[Excerpts from a dataset]
---------------
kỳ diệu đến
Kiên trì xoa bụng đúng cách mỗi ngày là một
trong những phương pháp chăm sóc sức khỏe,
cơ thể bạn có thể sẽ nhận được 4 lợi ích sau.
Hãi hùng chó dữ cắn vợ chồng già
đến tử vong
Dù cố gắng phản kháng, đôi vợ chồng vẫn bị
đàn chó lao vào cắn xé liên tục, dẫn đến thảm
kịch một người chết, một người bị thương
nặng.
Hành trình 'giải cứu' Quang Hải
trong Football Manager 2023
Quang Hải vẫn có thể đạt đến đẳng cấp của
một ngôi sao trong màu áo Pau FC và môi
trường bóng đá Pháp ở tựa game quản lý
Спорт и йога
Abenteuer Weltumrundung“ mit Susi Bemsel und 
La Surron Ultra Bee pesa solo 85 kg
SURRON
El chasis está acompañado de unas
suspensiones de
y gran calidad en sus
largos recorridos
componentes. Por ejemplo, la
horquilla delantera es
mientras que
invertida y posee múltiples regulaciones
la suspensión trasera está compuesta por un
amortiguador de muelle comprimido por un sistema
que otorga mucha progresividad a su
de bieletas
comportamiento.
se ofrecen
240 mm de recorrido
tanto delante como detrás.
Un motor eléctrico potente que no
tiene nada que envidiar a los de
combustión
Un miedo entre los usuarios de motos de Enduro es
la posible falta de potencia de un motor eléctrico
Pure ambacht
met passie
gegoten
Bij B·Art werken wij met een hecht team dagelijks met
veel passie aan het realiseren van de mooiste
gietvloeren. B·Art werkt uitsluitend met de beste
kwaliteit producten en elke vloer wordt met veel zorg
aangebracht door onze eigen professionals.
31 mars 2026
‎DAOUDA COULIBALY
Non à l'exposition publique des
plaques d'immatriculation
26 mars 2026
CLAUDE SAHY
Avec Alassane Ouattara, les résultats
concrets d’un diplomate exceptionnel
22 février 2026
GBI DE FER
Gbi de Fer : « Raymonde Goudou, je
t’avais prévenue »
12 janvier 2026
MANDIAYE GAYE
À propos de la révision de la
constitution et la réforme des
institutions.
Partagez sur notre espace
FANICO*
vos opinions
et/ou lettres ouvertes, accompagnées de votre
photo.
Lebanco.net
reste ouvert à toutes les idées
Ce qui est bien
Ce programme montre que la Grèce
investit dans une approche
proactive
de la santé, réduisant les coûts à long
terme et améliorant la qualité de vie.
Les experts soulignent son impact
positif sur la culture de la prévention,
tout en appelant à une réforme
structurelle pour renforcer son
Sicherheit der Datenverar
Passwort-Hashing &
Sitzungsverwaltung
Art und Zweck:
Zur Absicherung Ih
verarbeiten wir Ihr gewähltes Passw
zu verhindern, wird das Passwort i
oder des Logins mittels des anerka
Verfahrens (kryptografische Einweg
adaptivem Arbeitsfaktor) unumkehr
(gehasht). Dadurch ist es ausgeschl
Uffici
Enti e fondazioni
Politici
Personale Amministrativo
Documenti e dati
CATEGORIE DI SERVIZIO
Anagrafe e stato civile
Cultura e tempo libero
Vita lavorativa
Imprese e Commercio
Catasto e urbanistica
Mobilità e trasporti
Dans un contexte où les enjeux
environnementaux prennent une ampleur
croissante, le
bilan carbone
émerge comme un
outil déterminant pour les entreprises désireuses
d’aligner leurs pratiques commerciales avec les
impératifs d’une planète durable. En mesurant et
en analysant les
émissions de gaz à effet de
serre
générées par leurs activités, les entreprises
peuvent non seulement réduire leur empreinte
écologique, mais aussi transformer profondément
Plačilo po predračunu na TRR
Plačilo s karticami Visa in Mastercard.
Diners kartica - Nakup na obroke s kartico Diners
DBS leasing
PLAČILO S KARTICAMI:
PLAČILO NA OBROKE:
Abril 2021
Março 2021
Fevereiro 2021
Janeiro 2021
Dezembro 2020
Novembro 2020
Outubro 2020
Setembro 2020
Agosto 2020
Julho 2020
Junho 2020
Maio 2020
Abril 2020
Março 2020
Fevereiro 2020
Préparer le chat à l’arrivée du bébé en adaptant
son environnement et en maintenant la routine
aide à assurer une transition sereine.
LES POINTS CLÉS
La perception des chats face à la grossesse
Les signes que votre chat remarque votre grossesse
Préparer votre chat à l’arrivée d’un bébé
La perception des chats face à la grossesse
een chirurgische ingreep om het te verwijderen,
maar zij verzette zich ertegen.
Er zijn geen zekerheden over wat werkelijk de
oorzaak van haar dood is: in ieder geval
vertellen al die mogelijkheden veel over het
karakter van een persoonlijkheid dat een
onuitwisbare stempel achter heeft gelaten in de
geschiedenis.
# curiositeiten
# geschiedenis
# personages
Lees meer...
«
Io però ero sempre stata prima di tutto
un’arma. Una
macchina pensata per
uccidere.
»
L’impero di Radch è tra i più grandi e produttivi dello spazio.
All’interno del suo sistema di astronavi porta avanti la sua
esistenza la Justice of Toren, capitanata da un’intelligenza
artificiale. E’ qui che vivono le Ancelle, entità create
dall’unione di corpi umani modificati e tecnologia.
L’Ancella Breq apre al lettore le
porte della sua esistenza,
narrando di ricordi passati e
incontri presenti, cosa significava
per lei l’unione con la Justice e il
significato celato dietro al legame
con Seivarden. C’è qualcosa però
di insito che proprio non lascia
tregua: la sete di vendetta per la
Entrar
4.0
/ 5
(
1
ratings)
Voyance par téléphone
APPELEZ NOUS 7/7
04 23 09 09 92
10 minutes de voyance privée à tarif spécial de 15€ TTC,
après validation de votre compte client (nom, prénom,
---------------
Word for word, write out each record shown above.

RESULT BELOW =>
kỳ diệu đến
Kiên trì xoa bụng đúng cách mỗi ngày là một
trong những phương pháp chăm sóc sức khỏe,
cơ thể bạn có thể sẽ nhận được 4 lợi ích sau.
Hãi hùng chó dữ cắn vợ chồng già
đến tử vong
Dù cố gắng phản kháng, đôi vợ chồng vẫn bị
đàn chó lao vào cắn xé liên tục, dẫn đến thảm
kịch một người chết, một người bị thương
nặng.
Hành trình 'giải cứu' Quang Hải
trong Football Manager 2023
Quang Hải vẫn có thể đạt đến đẳng cấp của
một ngôi sao trong màu áo Pau FC và môi
trường bóng đá Pháp ở tựa game quản lý
Спорт и йога
Abenteuer Weltumrundung“ mit Susi Bemsel und 
La Surron Ultra Bee pesa solo 85 kg
SURRON
El chasis está acompañado de unas
suspensiones de
y gran calidad en sus
largos recorridos
componentes. Por ejemplo, la
horquilla delantera es
mientras que
invertida y posee múltiples regulaciones
la suspensión trasera está compuesta por un
amortiguador de muelle comprimido por un sistema
que otorga mucha progresividad a su
de bieletas
comportamiento.
se ofrecen
240 mm de recorrido
tanto delante como detrás.
Un motor eléctrico potente que no
tiene nada que envidiar a los de
combustión
Un miedo entre los usuarios de motos de Enduro es
la posible falta de potencia de un motor eléctrico
Pure ambacht
met passie
gegoten
Bij B·Art werken wij met een hecht team dagelijks met
veel passie aan het realiseren van de mooiste
gietvloeren. B·Art werkt uitsluitend met de beste
kwaliteit producten en elke vloer wordt met veel zorg
aangebracht door onze eigen professionals.
31 mars 2026
‎DAOUDA COULIBALY
Non à l'exposition publique des
plaques d'immatriculation
26 mars 2026
CLAUDE SAHY
Avec Alassane Ouattara, les résultats
concrets d’un diplomate exceptionnel
22 février 2026
GBI DE FER
Gbi de Fer : « Raymonde Goudou, je
t’avais prévenue »
12 janvier 2026
MANDIAYE GAYE
À propos de la révision de la
constitution et la réforme des
institutions.
Partagez sur notre espace
FANICO*
vos opinions
et/ou lettres ouvertes, accompagnées de votre
photo.
Lebanco.net
reste ouvert à toutes les idées
Ce qui est bien
Ce programme montre que la Grèce
investit dans une approche
proactive
de la santé, réduisant les coûts à long
terme et améliorant la qualité de vie.
Les experts soulignent son impact
positif sur la culture de la prévention,
tout en appelant à une réforme
structurelle pour renforcer son
Sicherheit der Datenverar
Passwort-Hashing &
Sitzungsverwaltung
Art und Zweck:
Zur Absicherung Ih
verarbeiten wir Ihr gewähltes Passw
zu verhindern, wird das Passwort i
oder des Logins mittels des anerka
Verfahrens (kryptografische Einweg
adaptivem Arbeitsfaktor) unumkehr
(gehasht). Dadurch ist es ausgeschl
Uffici
Enti e fondazioni
Politici
Personale Amministrativo
Documenti e dati
CATEGORIE DI SERVIZIO
Anagrafe e stato civile
Cultura e tempo libero
Vita lavorativa
Imprese e Commercio
Catasto e urbanistica
Mobilità e trasporti
Dans un contexte où les enjeux
environnementaux prennent une ampleur
croissante, le
bilan carbone
émerge comme un
outil déterminant pour les entreprises désireuses
d’aligner leurs pratiques commerciales avec les
impératifs d’une planète durable. En mesurant et
en analysant les
émissions de gaz à effet de
serre
générées par leurs activités, les entreprises
peuvent non seulement réduire leur empreinte
écologique, mais aussi transformer profondément
Plačilo po predračunu na TRR
Plačilo s karticami Visa in Mastercard.
Diners kartica - Nakup na obroke s kartico Diners
DBS leasing
PLAČILO S KARTICAMI:
PLAČILO NA OBROKE:
Abril 2021
Março 2021
Fevereiro 2021
Janeiro 2021
Dezembro 2020
Novembro 2020
Outubro 2020
Setembro 2020
Agosto 2020
Julho 2020
Junho 2020
Maio 2020
Abril 2020
Março 2020
Fevereiro 2020
Préparer le chat à l’arrivée du bébé en adaptant
son environnement et en maintenant la routine
aide à assurer une transition sereine.
LES POINTS CLÉS
La perception des chats face à la grossesse
Les signes que votre chat remarque votre grossesse
Préparer votre chat à l’arrivée d’un bébé
La perception des chats face à la grossesse
een chirurgische ingreep om het te verwijderen,
maar zij verzette zich ertegen.
Er zijn geen zekerheden over wat werkelijk de
oorzaak van haar dood is: in ieder geval
vertellen al die mogelijkheden veel over het
karakter van een persoonlijkheid dat een
onuitwisbare stempel achter heeft gelaten in de
geschiedenis.
# curiositeiten
# geschiedenis
# personages
Lees meer...
«
Io però ero sempre stata prima di tutto
un’arma. Una
macchina pensata per
uccidere.
»
L’impero di Radch è tra i più grandi e produttivi dello spazio.
All’interno del suo sistema di astronavi porta avanti la sua
esistenza la Justice of Toren, capitanata da un’intelligenza
artificiale. E’ qui che vivono le Ancelle, entità create
dall’unione di corpi umani modificati e tecnologia.
L’Ancella Breq apre al lettore le
porte della sua esistenza,
narrando di ricordi passati e
incontri presenti, cosa significava
per lei l’unione con la Justice e il
significato celato dietro al legame
con Seivarden. C’è qualcosa però
di insito che proprio non lascia
tregua: la sete di vendetta per la
Entrar
4.0
/ 5
(
1
ratings)
Voyance par téléphone
APPELEZ NOUS 7/7
04 23 09 09 92
10 minutes de voyance privée à tarif spécial de 15€ TTC,
après validation de votre compte client (nom, prénom,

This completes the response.